Kissinger fut rejoint par un autre malthusien nommé George Bush Sr., qui était alors membre du Congrès et présidait une certaine Task Force on Earth, Resources and Population (Groupe de réflexion sur la Terre, les ressources et la population). Bush déclara le 8 juillet 1970 :

« Il est presque évident en soi que plus la population humaine est nombreuse, plus la demande de ressources naturelles augmente. […] La question primordiale est celle d’une population humaine optimale. Combien y a-t-il de personnes surnuméraires par rapport aux ressources disponibles ? Beaucoup croient que nos problèmes environnementaux actuels indiquent que le niveau optimal a été dépassé. »

Alors que Sir Kissinger et Sir Bush, faits chevaliers respectivement en 1995 et 1993, reprogrammaient l’Amérique pour une politique étrangère agressive envers la croissance des pays du tiers monde, une politique de désindustrialisation était en cours en Amérique même, puisque le secteur de la machine-outil industrielle et le système agro-industriel de petite et moyenne dimension étaient en cours de démantèlement, en prévision d’une ère de mondialisation néo-libérale. Afin de s’assurer que la nouvelle éthique consistant à « s’adapter aux limites » plutôt que de tenter de les dépasser grâce à de nouvelles découvertes était maintenue, des programmes comme le programme spatial Apollo furent annulés pour «raisons budgétaires».

Peu de temps après, il y eut un affaiblissement délibéré des ambitieux programmes de fusion nucléaire qui avaient été lancés au cours des années 1950 et dont le budget est passé de 114 millions de dollars en 1958 à 140 millions de dollars en 1968. Le budget ne cessait d’augmenter en raison des records réalisés par le Laboratoire de physique des plasmas de Princeton qui, en 1978, avait crevé le plafond des 44 millions de degrés nécessaires pour initier la fusion et avait même battu les records internationaux en fabriquant un plasma de 200 millions de degrés en 1986. En collaboration avec la Fusion Energy Foundation, une organisation créée par l’économiste américain Lyndon Larouche, le député Démocrate Mike McCormack poussa l’adoption d’un projet de loi à la Chambre et au Sénat, qui faisait de la fusion une priorité nationale pour les États-Unis en 1979.

● Extrait de données
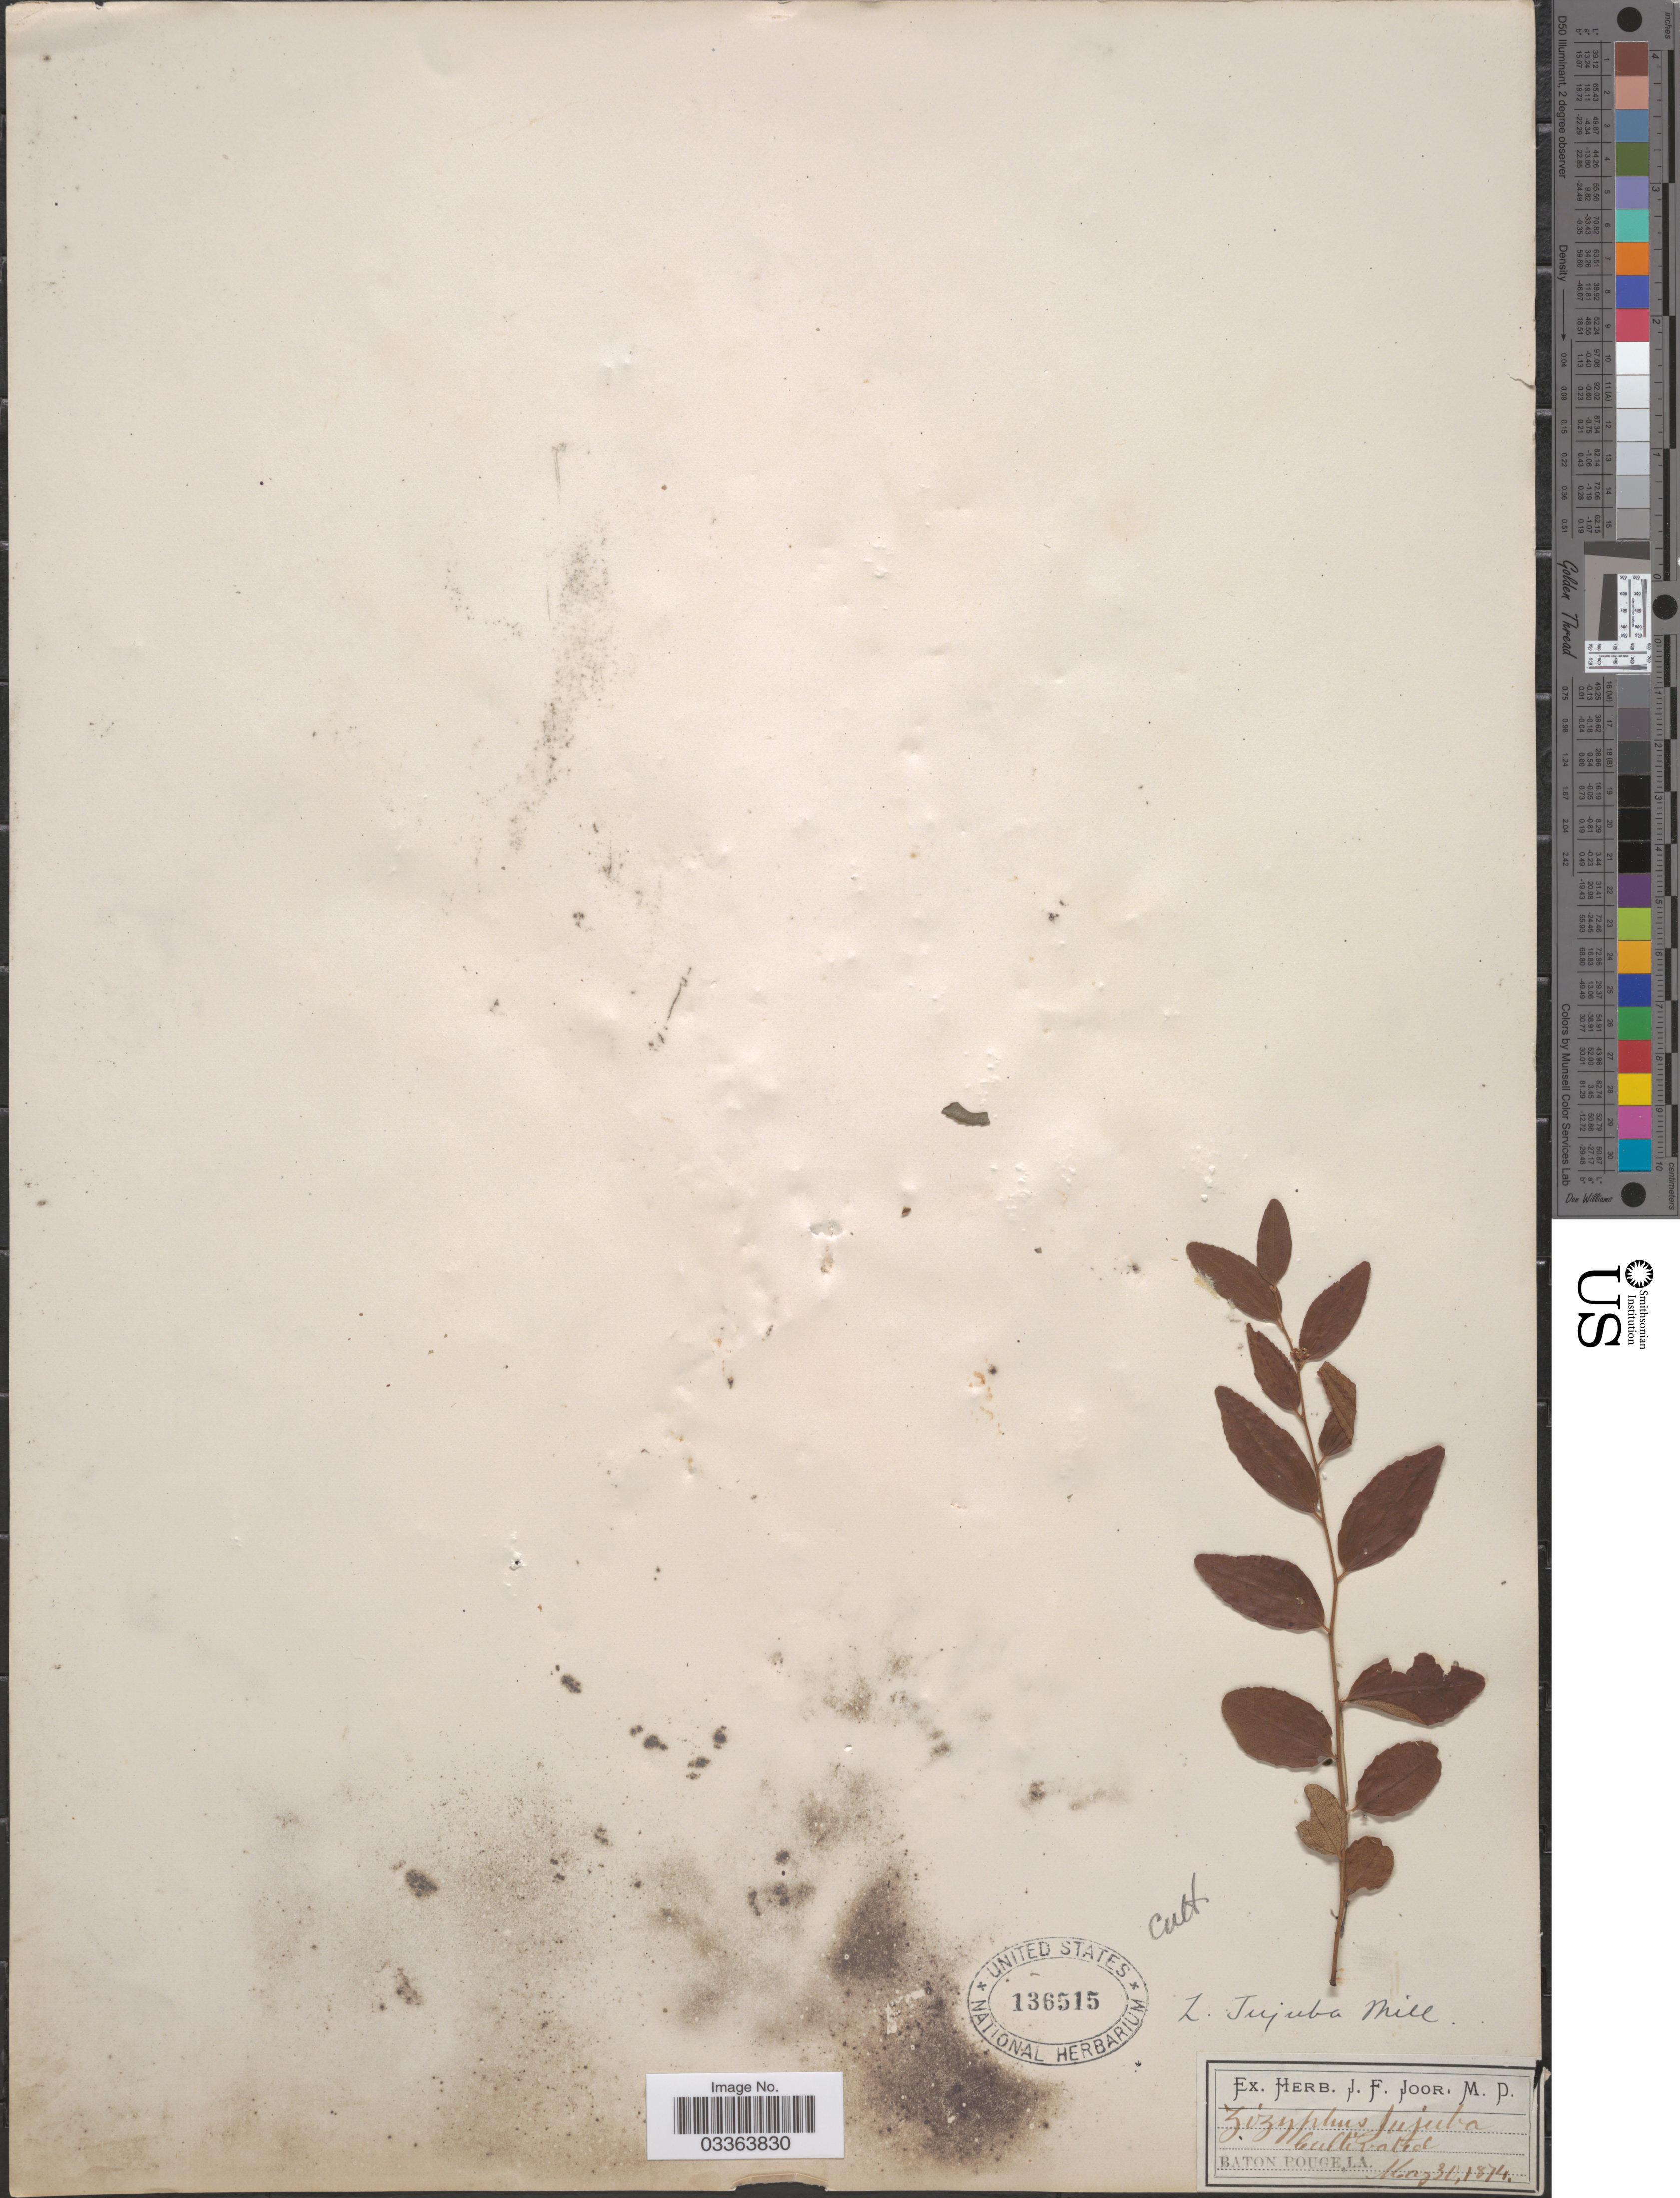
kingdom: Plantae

● Énoncé écrit 1
Veuillez modifier le texte sur la politique malthusienne américaine en le recopiant, en commençant par « Peu de temps » et en allant jusqu'à « États-Unis en 1979. », et en remplaçant « Laboratoire de physique des plasmas » par « Laboratoire de recherche sur les plasmas ».
● Énoncé écrit 2
Reprenez le texte sur la politique malthusienne américaine et prolongez-le après sa dernière phrase.

● Réponse attendue 1
Peu de temps après, il y eut un affaiblissement délibéré des ambitieux programmes de fusion nucléaire qui avaient été lancés au cours des années 1950 et dont le budget est passé de 114 millions de dollars en 1958 à 140 millions de dollars en 1968. Le budget ne cessait d’augmenter en raison des records réalisés par le Laboratoire de recherche sur les plasmas de Princeton qui, en 1978, avait crevé le plafond des 44 millions de degrés nécessaires pour initier la fusion et avait même battu les records internationaux en fabriquant un plasma de 200 millions de degrés en 1986. En collaboration avec la Fusion Energy Foundation, une organisation créée par l’économiste américain Lyndon Larouche, le député Démocrate Mike McCormack poussa l’adoption d’un projet de loi à la Chambre et au Sénat, qui faisait de la fusion une priorité nationale pour les États-Unis en 1979.

● Réponse attendue 2
Plutôt que de financer la fusion et d’encourager la construction de nouveaux concepts et des prototypes absolument nécessaires à cette transformation de la société, c’est le contraire qui se produisit : un sous-financement systématique, et l’effondrement de la vision mena à une démoralisation des scientifiques nucléaires qui ne pouvaient plus réaliser leurs expériences. Au moment de quitter son poste de Directeur de la fusion du Département de l’énergie des États-Unis pour protester contre le sabotage, Ed Kintner déclara :

«[Ceci]… laissait le programme de fusion sans épine dorsale stratégique : il s’agit [dorénavant] d’un ensemble de projets et d’activités individuels sans objectif ou calendrier défini. […] Le plan visant à accroître la participation de l’industrie dans le développement de la fusion est reporté indéfiniment, et les bénéfices industriels et économiques des retombées de la haute technologie, certainement le sous-produit de plus en plus important d’un programme de technologie de fusion accéléré, seront perdus. »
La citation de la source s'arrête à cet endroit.